At the YWCA’s Annual Time to Talk last October, the inclusion expert, Andrés Tapia, spoke about our legendary Minnesota equity gaps. We have the worst gap in the nation between graduation rates for Latino students and white students—the 2nd worst between African American and white students. Tapia pointed out that inclusion is a skill, not an attitude, and that equally compelling studies demonstrate that increased diversity can improve or impede an environment. The research has proven, he said, that the difference lies in how diversity is managed. “Greater diversity leads to greater creativity and productivity,” he said, “only when managed well.”
As a highly-engaged parent and racial justice facilitator, I agreed in 2009 to support a small group of committed, multi-racial students at South High as they came together to have honest dialogue about how issues of race, culture and inclusion impacted their lives. “S.t.a.r.t.,” or “students together as allies for racial trust” is a model that has flourished within the school and has spread to other schools and Minnesota districts. In 2011, s.t.a.r.t. won the St. Paul Foundation’s Facing Race Idea Challenge. S.t.a.r.t. students have gone on to secure prestigious scholarships, to land work that focuses on closing equity gaps, to get published and to lead workshops. As students, they are learning—and teaching the community—how to close the very gaps they face from day to day.
As a diversity consultant, I have watched what scant attention is given to modeling inclusion and preparing our young people for life in a complex, multicultural world. Our over-taxed teachers are expected to craft solutions with piece-meal “mini-grants” that are no substitute for consistent, school-wide attention to these important issues. In a recent Equity & Diversity resolution by the Minneapolis Public Schools, there was little mention of direct work with young students as part of the solution. Yet, at every grade level, students are eager to learn how to understand and navigate all of the differences (cultural, political, gender-based and levels of ability) they experience in their communities and classrooms.
Saida Mahamud, s.t.a.r.t.’s former co-chair and now a student at the U of M, often says, “Integration does not mean interaction.” By this, Mahamud means that students need safe spaces where they can bring issues of race out into the open and begin in earnest that delicate work of bridge-building. At South, students have done this by bringing in guest speakers, nudging their peers to sit by someone new at lunch, writing about race in their student newsletter, workshops about race and by hosting dinners for students—and the community.
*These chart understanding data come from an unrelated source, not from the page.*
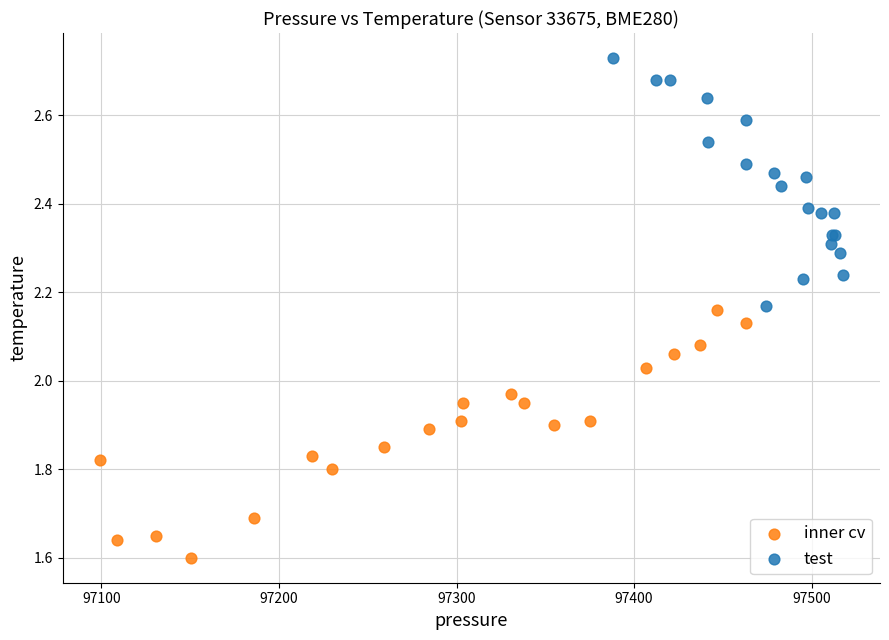

Which series reaches the maximum Y coordinate?

test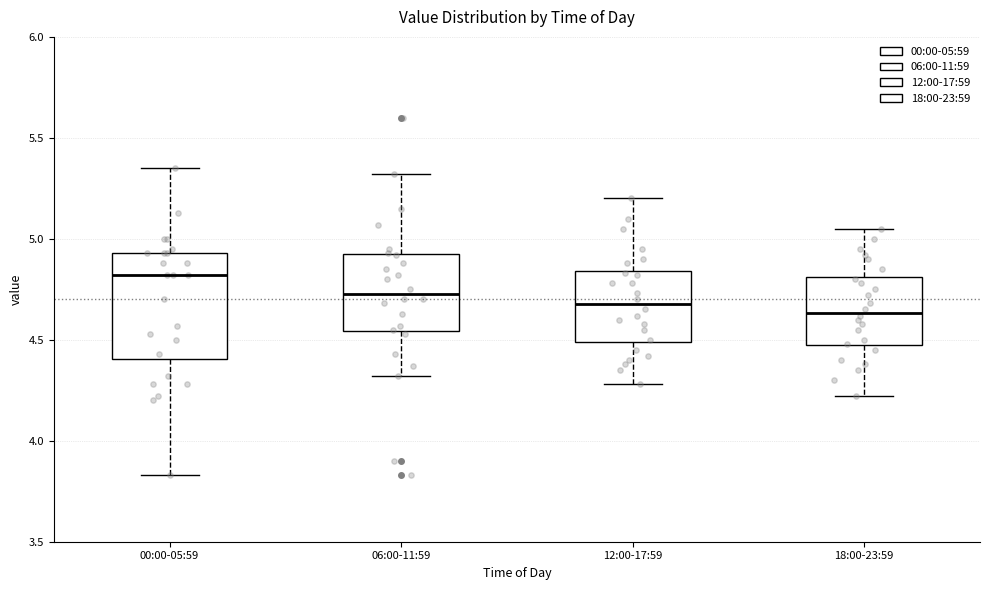

Where is the upper edge of the box for 06:00-11:59 on the y-axis? The values are not printed on the chart, so give them approximately, as read against the axis.

4.90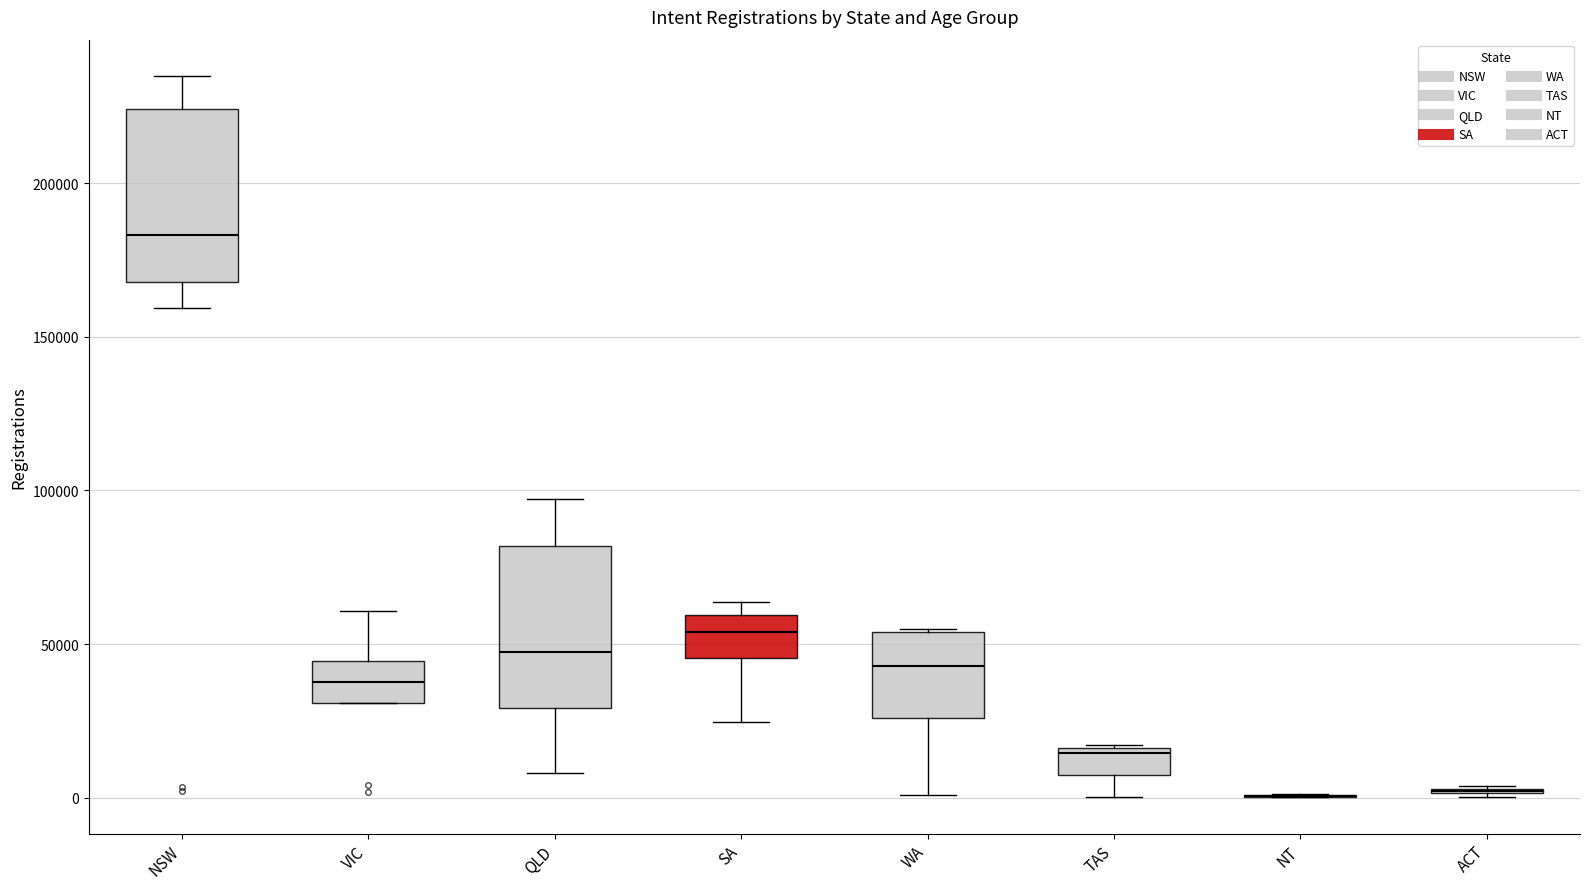

Where does the upper whisker of the box for NSW end on the y-axis? The values are not printed on the chart, so give them approximately, as read against the axis.

235000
An added benefit of s.t.a.r.t. is that with community support, we relieve teachers of the whole burden of overseeing work of this magnitude, sensitivity and level of community engagement.
A year ago on Valentine’s Day, South High was the site of a lunch fight involving students of different ethnicities, leaving a few staff and students injured. Coincidentally, s.t.a.r.t. had planned a dinner to talk about race before this incident occurred and over 150 students attended—showing just how important this work is to the students. Ironically, district mini-grants do not apply to South High because South’s racial composition is so diverse, and the school is not considered racially-identifiable. South’s rich diversity means we need work on inclusion, which Tapia says, “is about making the mix work.” Could we be imposing integration without really understanding the fine art of inclusion? Is it any surprise that schools like Washburn and South High, whose demographics are shifting rapidly, are showing signs of strain in their efforts to manage increased diversity?
Schools alone can’t solve our student equity gaps. Our full communities, including faith-based and health networks, must work together to support models like s.t.a.r.t. The most important lesson the students have taught me is that they want to be included in helping to close the gaps. When students are invited into the dialogue, learn from each other, and even guide their own teachers with diversity education, we achieve what Tapia called “one of the hardest things civilization must do.” We create inclusion and close our gaps.
Kate Towle is a Community Educator who helps students from s.t.a.r.t. develop themselves as civic and intercultural leaders. Kate’s current passion is to liberate youth voice in the sensitive, but critical process of closing Minnesota’s stubborn equity gaps.